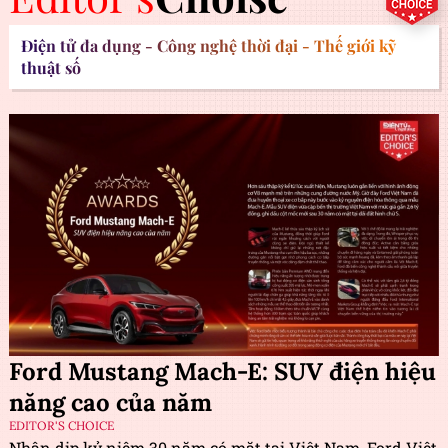
Điện tử đa dụng - Công nghệ thời đại - Thế giới kỹ
thuật số
Ford Mustang Mach-E: SUV điện hiệu
năng cao của năm
EDITOR'S CHOICE
Nhân dịp kỷ niệm 30 năm có mặt tại Việt Nam, Ford Việt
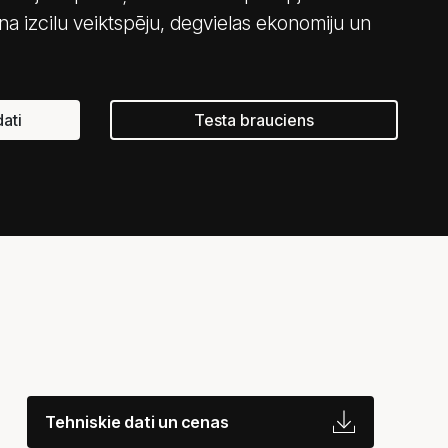
 izcilu veiktspēju, degvielas ekonomiju un
ati
Testa brauciens
Tehniskie dati un cenas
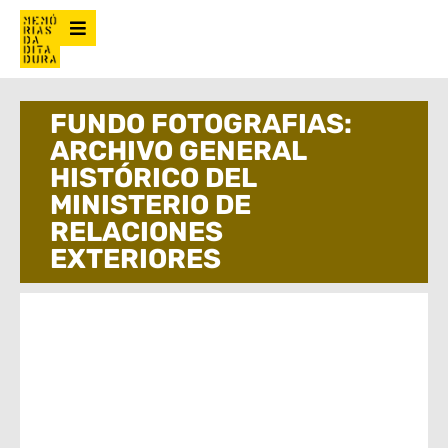
FUNDO FOTOGRAFIAS:
ARCHIVO GENERAL
HISTÓRICO DEL
MINISTERIO DE
RELACIONES
EXTERIORES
━━━━━━━━
*EXERCISE INSTRUCTIONS:* Quote the records above exactly, leaving out any pictures.

*COMPLETED TASK:*
Điện tử đa dụng - Công nghệ thời đại - Thế giới kỹ
thuật số
Ford Mustang Mach-E: SUV điện hiệu
năng cao của năm
EDITOR'S CHOICE
Nhân dịp kỷ niệm 30 năm có mặt tại Việt Nam, Ford Việt
 izcilu veiktspēju, degvielas ekonomiju un
ati
Testa brauciens
Tehniskie dati un cenas
FUNDO FOTOGRAFIAS:
ARCHIVO GENERAL
HISTÓRICO DEL
MINISTERIO DE
RELACIONES
EXTERIORES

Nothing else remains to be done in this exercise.